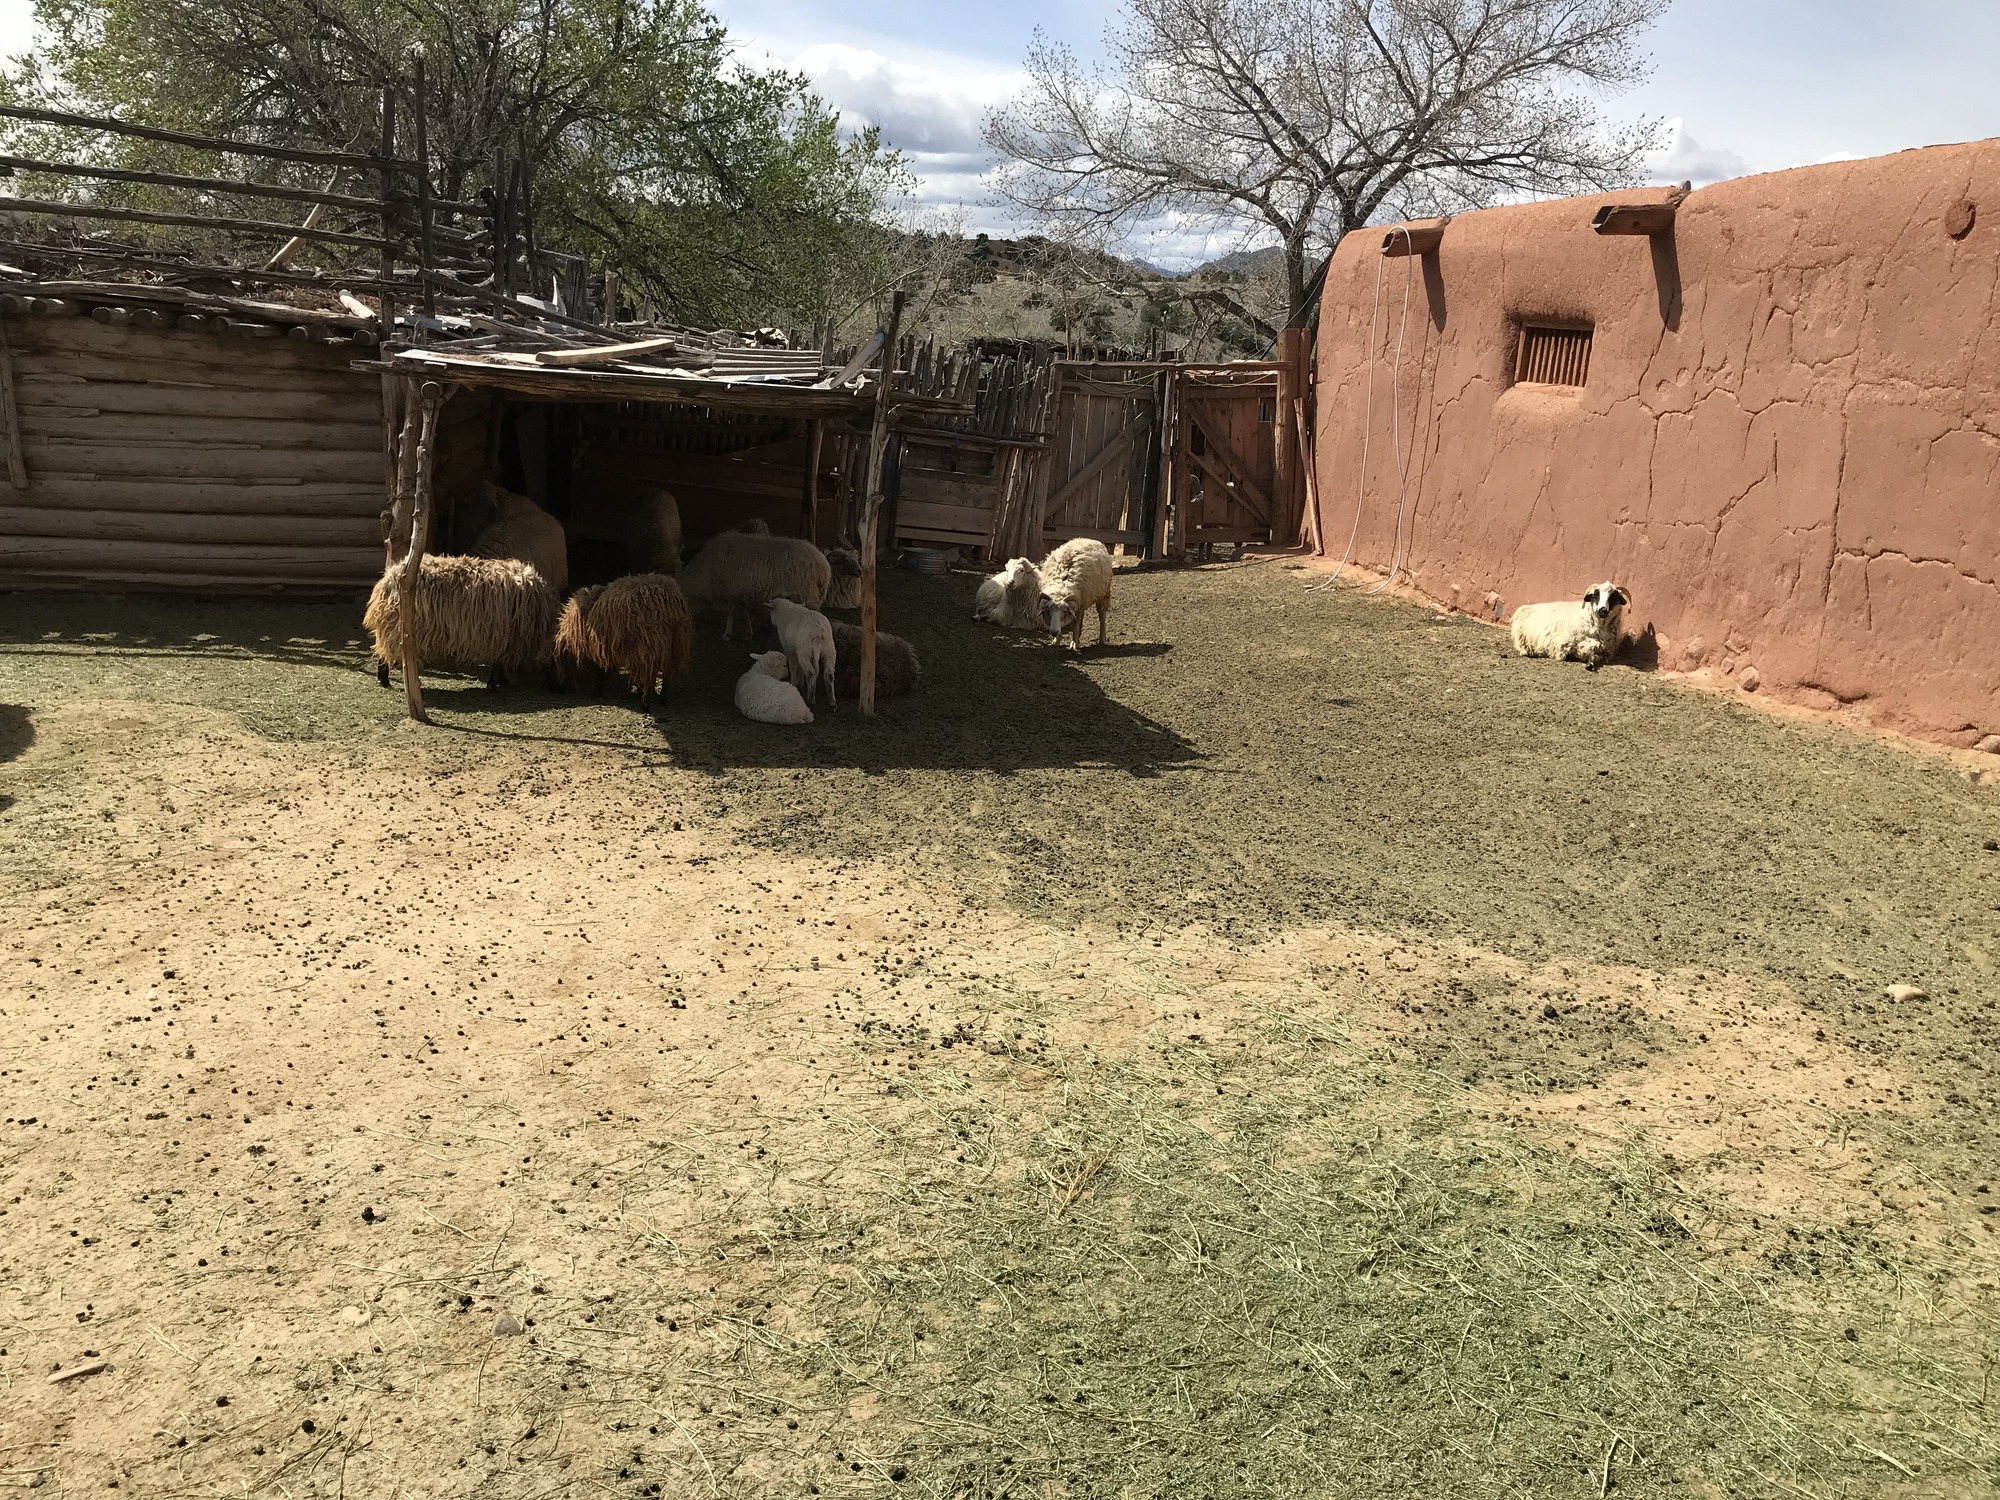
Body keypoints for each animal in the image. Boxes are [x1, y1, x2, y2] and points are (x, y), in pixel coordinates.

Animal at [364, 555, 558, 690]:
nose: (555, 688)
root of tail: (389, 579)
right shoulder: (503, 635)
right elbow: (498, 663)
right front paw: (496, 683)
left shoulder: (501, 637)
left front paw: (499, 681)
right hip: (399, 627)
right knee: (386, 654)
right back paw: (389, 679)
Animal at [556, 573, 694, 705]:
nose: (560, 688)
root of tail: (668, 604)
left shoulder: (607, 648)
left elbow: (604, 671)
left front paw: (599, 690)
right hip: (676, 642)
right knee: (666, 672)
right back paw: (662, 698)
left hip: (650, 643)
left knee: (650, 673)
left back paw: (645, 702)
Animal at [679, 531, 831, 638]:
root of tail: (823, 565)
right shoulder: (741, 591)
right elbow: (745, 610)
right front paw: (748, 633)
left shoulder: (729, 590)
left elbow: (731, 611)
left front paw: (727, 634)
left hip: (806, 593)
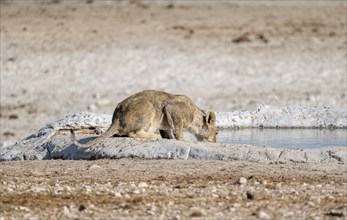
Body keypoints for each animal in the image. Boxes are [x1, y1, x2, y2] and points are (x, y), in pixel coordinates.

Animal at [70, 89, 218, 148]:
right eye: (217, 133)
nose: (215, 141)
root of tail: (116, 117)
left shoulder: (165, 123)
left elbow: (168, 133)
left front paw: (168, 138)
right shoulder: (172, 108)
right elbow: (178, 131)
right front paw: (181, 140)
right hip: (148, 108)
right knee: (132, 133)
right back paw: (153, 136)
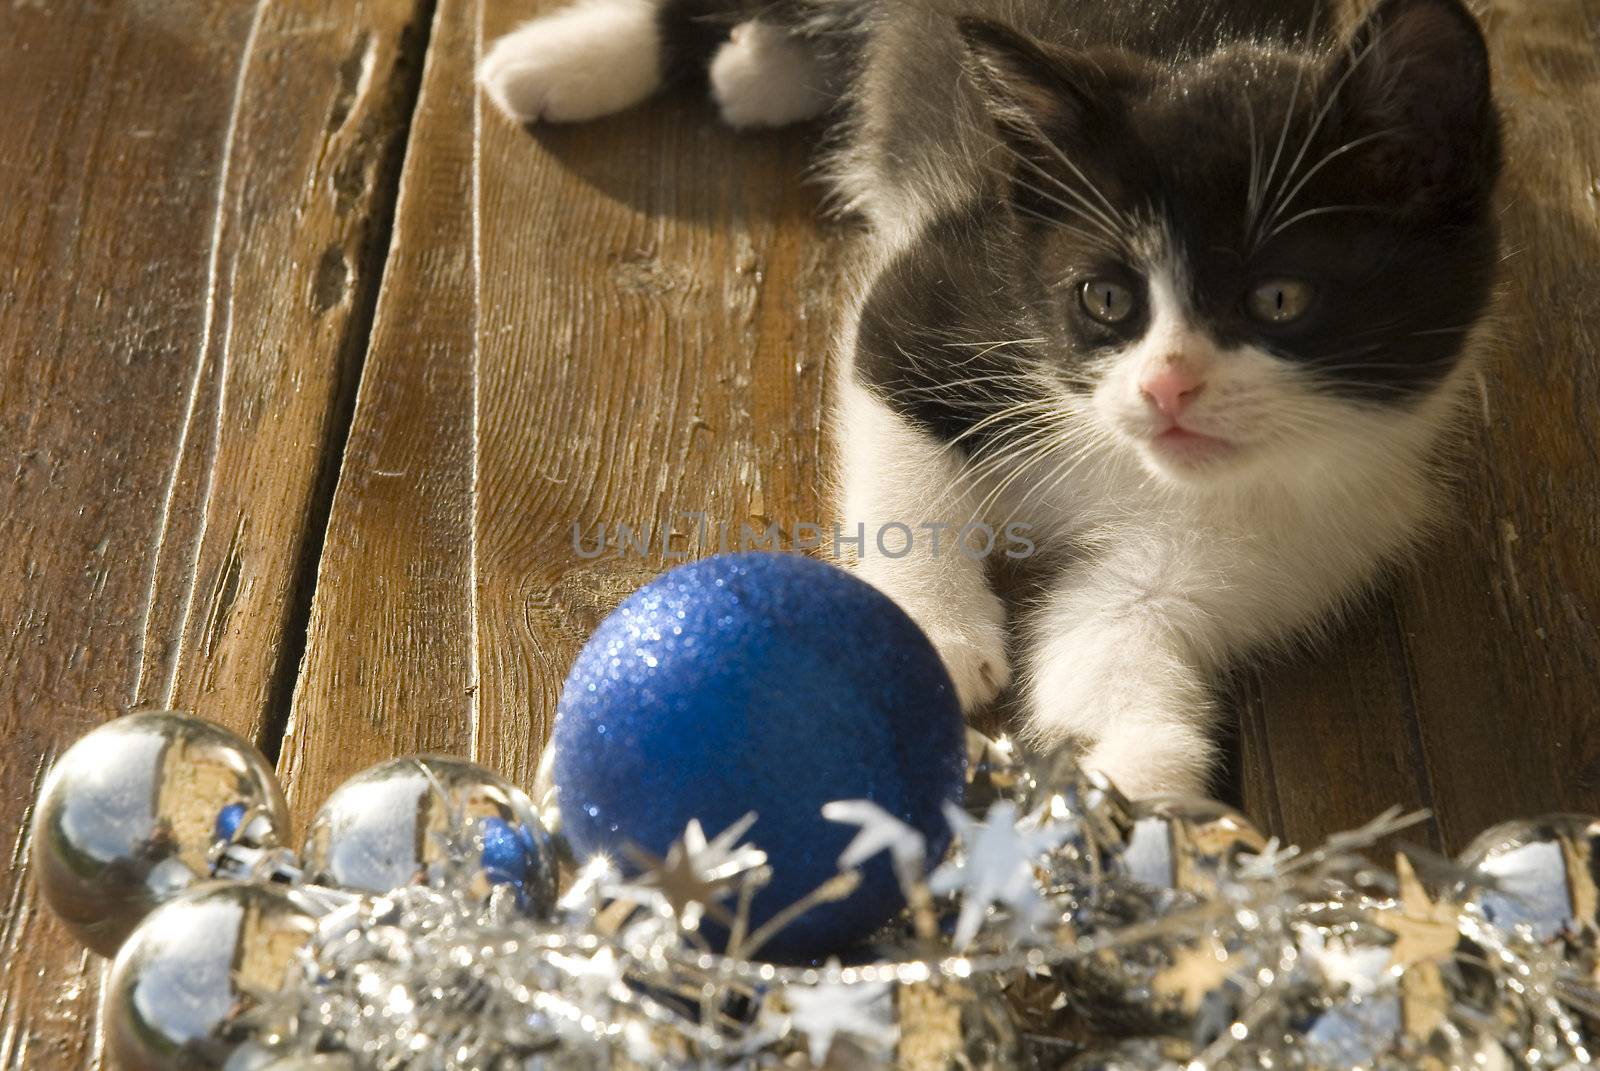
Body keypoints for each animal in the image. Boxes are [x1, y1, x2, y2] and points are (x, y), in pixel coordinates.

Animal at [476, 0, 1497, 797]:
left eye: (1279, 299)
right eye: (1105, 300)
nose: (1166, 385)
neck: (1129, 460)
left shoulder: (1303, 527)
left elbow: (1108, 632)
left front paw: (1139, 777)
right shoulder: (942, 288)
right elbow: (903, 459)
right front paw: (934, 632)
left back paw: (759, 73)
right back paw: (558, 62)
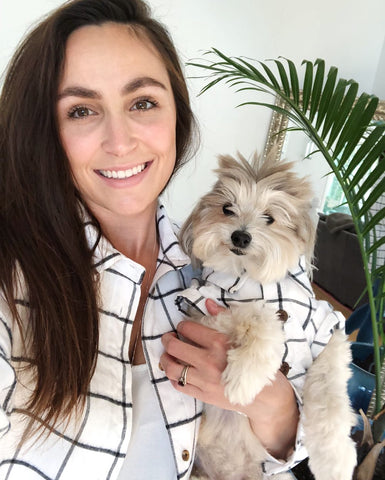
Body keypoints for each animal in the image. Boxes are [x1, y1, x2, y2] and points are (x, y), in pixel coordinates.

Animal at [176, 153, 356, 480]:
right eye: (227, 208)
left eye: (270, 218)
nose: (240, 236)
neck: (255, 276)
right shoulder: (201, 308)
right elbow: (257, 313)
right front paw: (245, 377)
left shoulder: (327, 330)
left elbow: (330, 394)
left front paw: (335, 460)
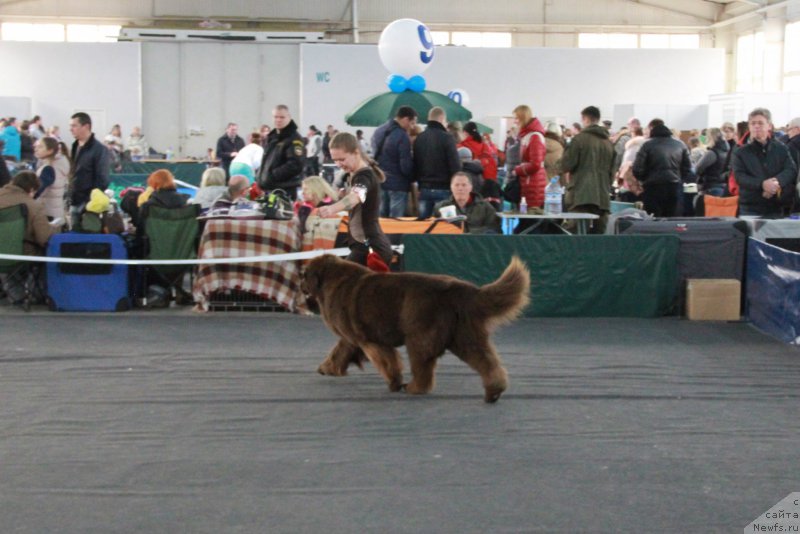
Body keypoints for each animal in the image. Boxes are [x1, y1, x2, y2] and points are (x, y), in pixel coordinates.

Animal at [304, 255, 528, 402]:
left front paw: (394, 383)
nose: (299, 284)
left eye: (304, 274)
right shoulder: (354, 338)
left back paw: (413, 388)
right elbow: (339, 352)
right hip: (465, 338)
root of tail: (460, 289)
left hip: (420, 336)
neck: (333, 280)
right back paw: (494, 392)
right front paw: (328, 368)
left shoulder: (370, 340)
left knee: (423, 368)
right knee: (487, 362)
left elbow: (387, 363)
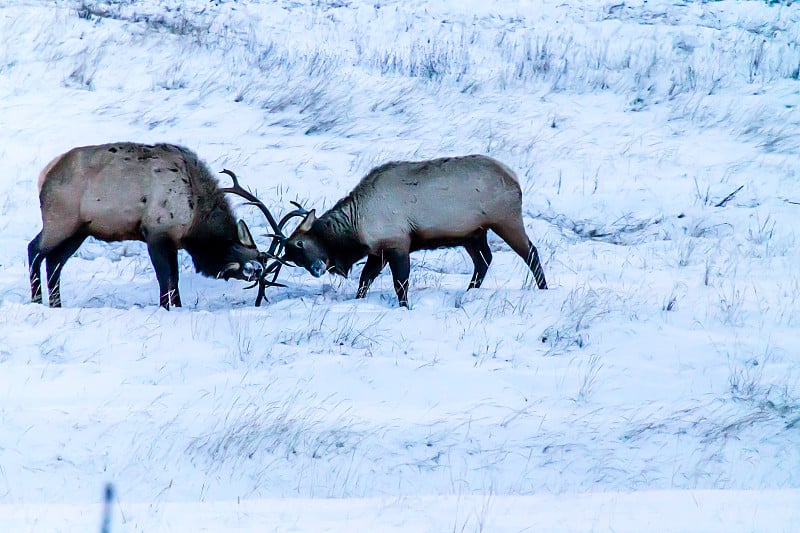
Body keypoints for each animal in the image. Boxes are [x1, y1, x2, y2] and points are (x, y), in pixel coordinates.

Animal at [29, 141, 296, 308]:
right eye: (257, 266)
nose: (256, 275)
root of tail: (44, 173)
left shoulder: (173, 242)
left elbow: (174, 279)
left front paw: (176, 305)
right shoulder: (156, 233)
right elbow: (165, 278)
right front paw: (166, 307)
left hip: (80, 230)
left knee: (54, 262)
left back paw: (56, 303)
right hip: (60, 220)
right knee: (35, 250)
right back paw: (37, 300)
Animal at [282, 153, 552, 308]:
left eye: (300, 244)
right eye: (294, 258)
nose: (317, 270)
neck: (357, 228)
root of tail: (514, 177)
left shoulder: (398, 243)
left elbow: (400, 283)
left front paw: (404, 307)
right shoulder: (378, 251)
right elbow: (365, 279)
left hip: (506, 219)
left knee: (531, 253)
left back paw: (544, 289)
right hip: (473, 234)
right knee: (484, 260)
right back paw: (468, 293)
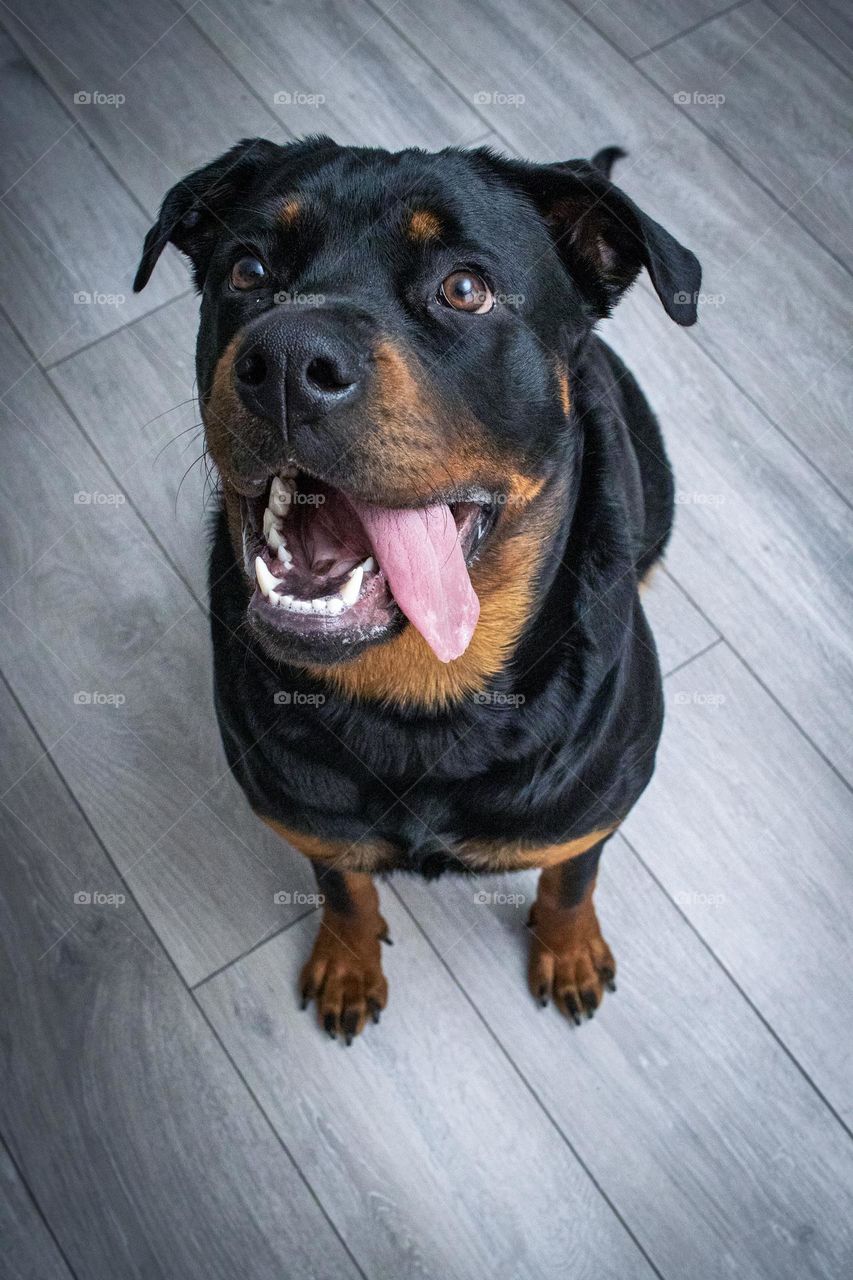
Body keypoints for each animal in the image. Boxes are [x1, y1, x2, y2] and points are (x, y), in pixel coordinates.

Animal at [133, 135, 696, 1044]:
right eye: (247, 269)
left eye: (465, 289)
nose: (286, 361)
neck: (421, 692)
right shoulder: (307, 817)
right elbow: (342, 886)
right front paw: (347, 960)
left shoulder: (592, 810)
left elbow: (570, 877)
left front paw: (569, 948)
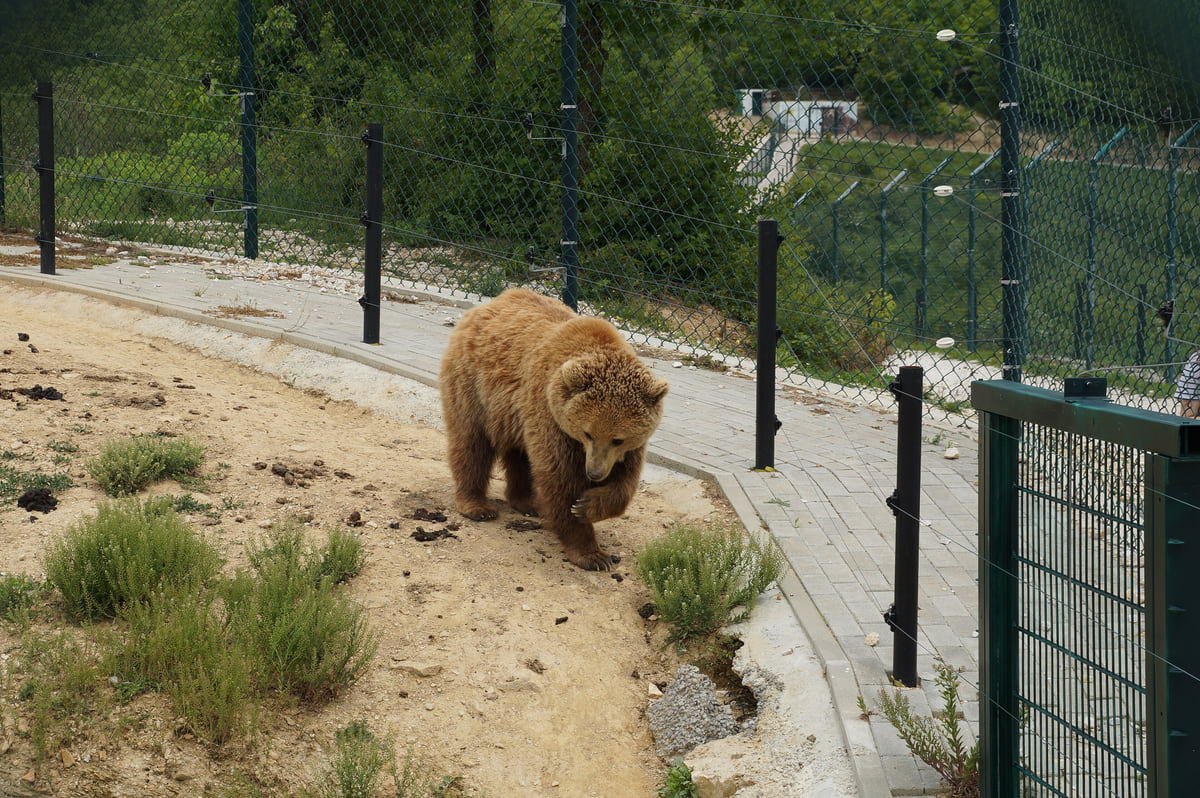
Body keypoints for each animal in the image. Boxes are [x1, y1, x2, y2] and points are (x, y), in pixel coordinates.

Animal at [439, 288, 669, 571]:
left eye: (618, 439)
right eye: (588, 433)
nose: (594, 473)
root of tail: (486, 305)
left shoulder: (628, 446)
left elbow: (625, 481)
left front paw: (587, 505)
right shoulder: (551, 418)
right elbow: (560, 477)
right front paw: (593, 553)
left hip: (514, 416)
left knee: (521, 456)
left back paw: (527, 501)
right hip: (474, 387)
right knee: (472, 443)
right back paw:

──────

# [Description of the task]
Give again, word for word, every line from the top of the data above to the line holding "right back paw: (662, 698)", inclusive, with the pictures left out.

# [Answer space]
Body keypoints for each animal in the image. Boxes are [x1, y1, x2, y2] and points are (x, y), in pixel coordinates.

Animal at [364, 555, 558, 690]:
nose: (555, 688)
root of tail: (389, 579)
right shoulder: (503, 635)
right elbow: (498, 663)
right front paw: (496, 683)
left shoulder: (501, 637)
left front paw: (499, 681)
right hip: (399, 627)
right knee: (386, 654)
right back paw: (389, 679)
Animal at [556, 573, 694, 705]:
nose: (560, 688)
root of tail: (668, 604)
left shoulder: (607, 648)
left elbow: (604, 671)
left front paw: (599, 690)
right hip: (676, 642)
right knee: (666, 672)
right back paw: (662, 698)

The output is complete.